Airlines must maintain minimum service levels in order to receive government assistance but many have petitioned to stop service to airports with low passenger demand.
Both United Airlines (UAL.O) and Delta Air Lines (DAL.N) won tentative approval to halt flights to 11 airports, while JetBlue Airways Corp (JBLU.O), Alaska Airlines (ALK.N) and Frontier Airlines were approved to stop flights to five airports each. The department said all airports would continue to be served by at least one air carrier.
The Transportation Department said objections to the order can be filed until May 28.
U.S. air carriers are collectively burning through more than $10 billion in cash a month as travel demand remains a fraction of prior levels, even though it has rebounded slightly in recent weeks. They have parked more than half of their planes and cut thousands of flights.
The department has previously granted airlines waivers to cancel some additional flights and denied others. On May 12, the department said it would allow carriers to halt flights to up to 5% of required destinations.

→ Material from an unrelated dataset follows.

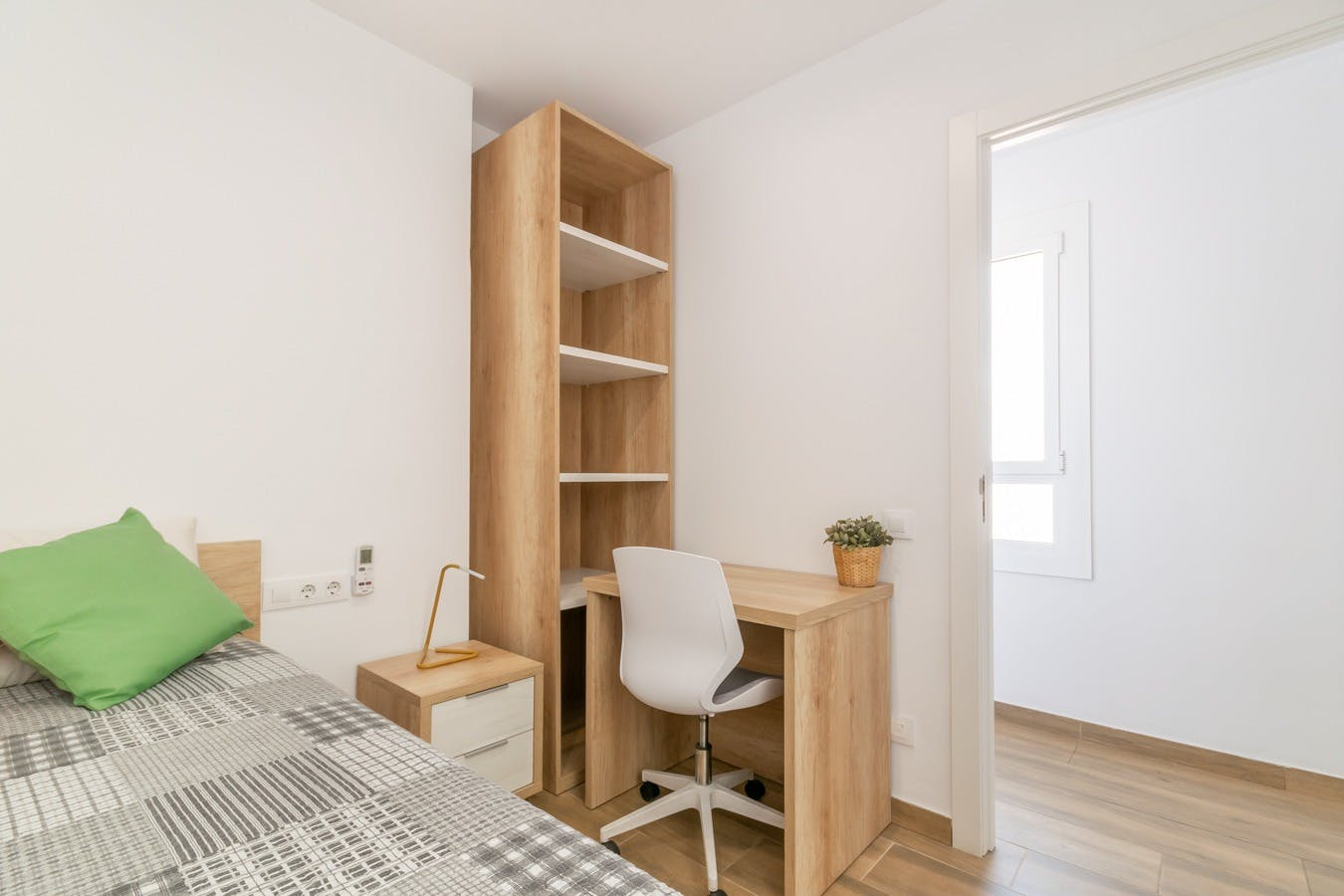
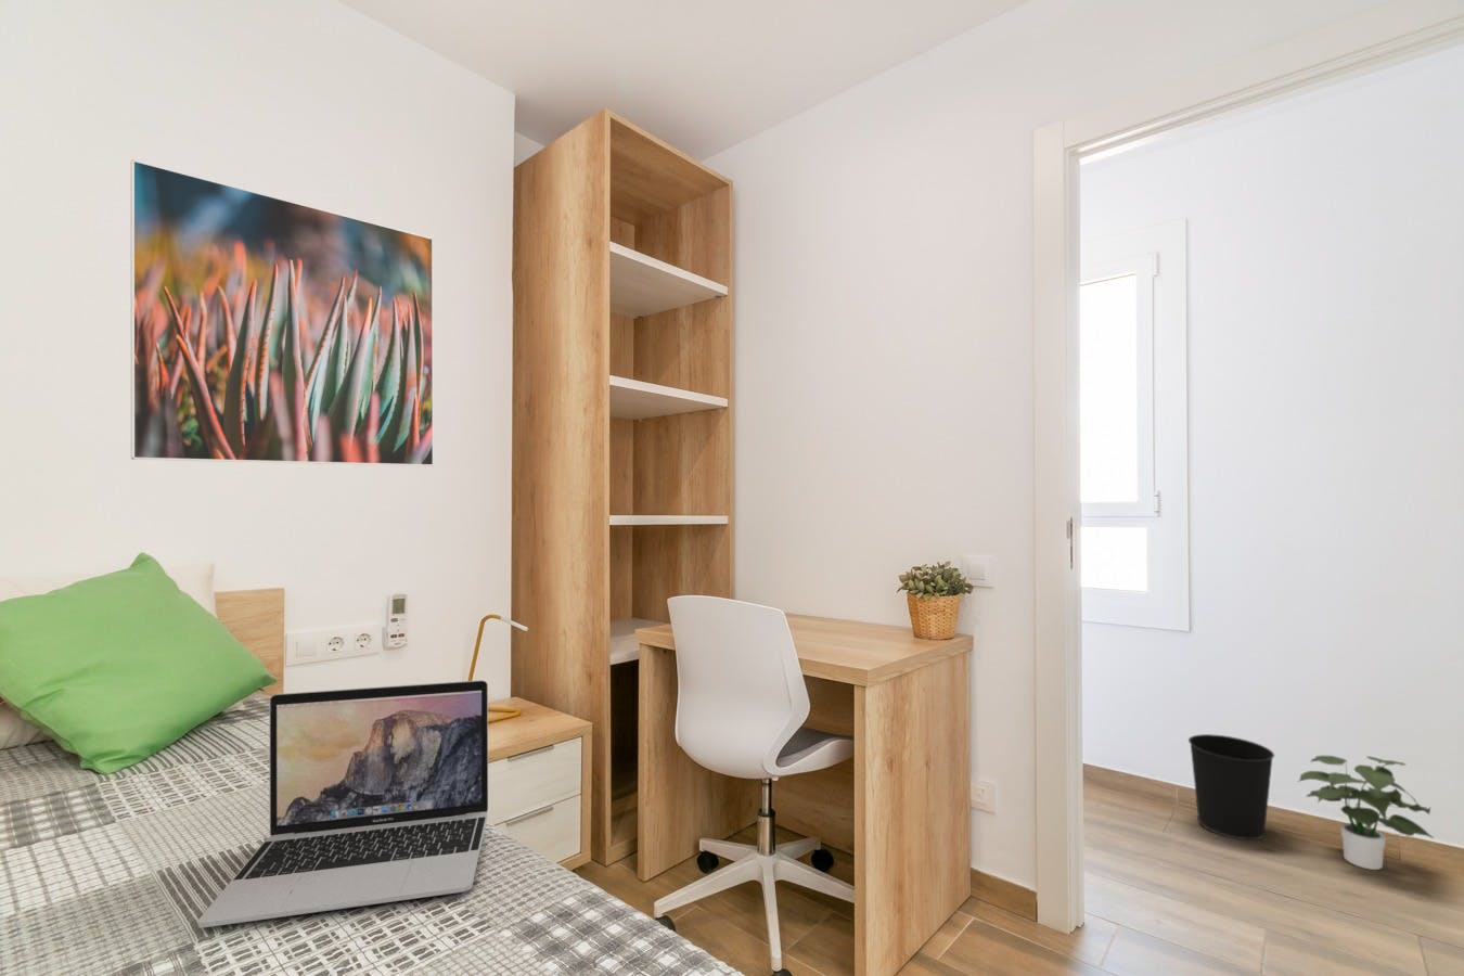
+ potted plant [1297,755,1436,870]
+ laptop [197,679,489,928]
+ wastebasket [1187,733,1276,841]
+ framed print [130,158,435,467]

Under the tentative order, Delta can halt service to Aspen, Colorado; Bangor, Maine; Flint, Michigan; Santa Barbara, California; and Lincoln, Nebraska, among other cities, while United can halt service to airports including Chattanooga, Tennessee; Hilton Head and Myrtle Beach, South Carolina; Key West, Florida; and Lansing and Kalamazoo, Michigan.
JetBlue can halt flights to Albuquerque, New Mexico;
Palm Springs and Sacramento, California; Sarasota, Florida; and Worcester, Massachusetts.
Alaska can suspend flights to Charleston, South Carolina;
Columbus, Ohio; El Paso and San Antonio, Texas; and New Orleans.
Only half of eligible carriers have applied to cut more flights.